• ASSIGNMENT: Reproduce every line of text in the data below word for word, leaving the pictures out of your answer.

== THE DATA ==

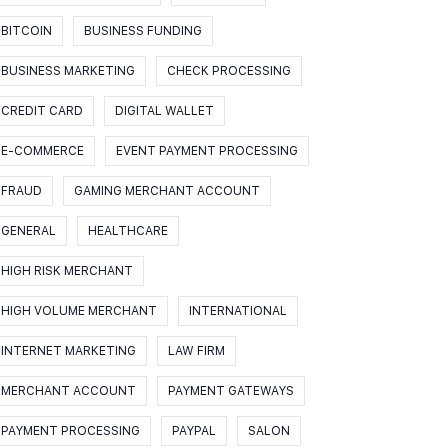
BITCOIN
BUSINESS FUNDING
BUSINESS MARKETING
CHECK PROCESSING
CREDIT CARD
DIGITAL WALLET
E-COMMERCE
EVENT PAYMENT PROCESSING
FRAUD
GAMING MERCHANT ACCOUNT
GENERAL
HEALTHCARE
HIGH RISK MERCHANT
HIGH VOLUME MERCHANT
INTERNATIONAL
INTERNET MARKETING
LAW FIRM
MERCHANT ACCOUNT
PAYMENT GATEWAYS
PAYMENT PROCESSING
PAYPAL
SALON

===

• OUTPUT FOR THIS TASK:
BITCOIN
BUSINESS FUNDING
BUSINESS MARKETING
CHECK PROCESSING
CREDIT CARD
DIGITAL WALLET
E-COMMERCE
EVENT PAYMENT PROCESSING
FRAUD
GAMING MERCHANT ACCOUNT
GENERAL
HEALTHCARE
HIGH RISK MERCHANT
HIGH VOLUME MERCHANT
INTERNATIONAL
INTERNET MARKETING
LAW FIRM
MERCHANT ACCOUNT
PAYMENT GATEWAYS
PAYMENT PROCESSING
PAYPAL
SALON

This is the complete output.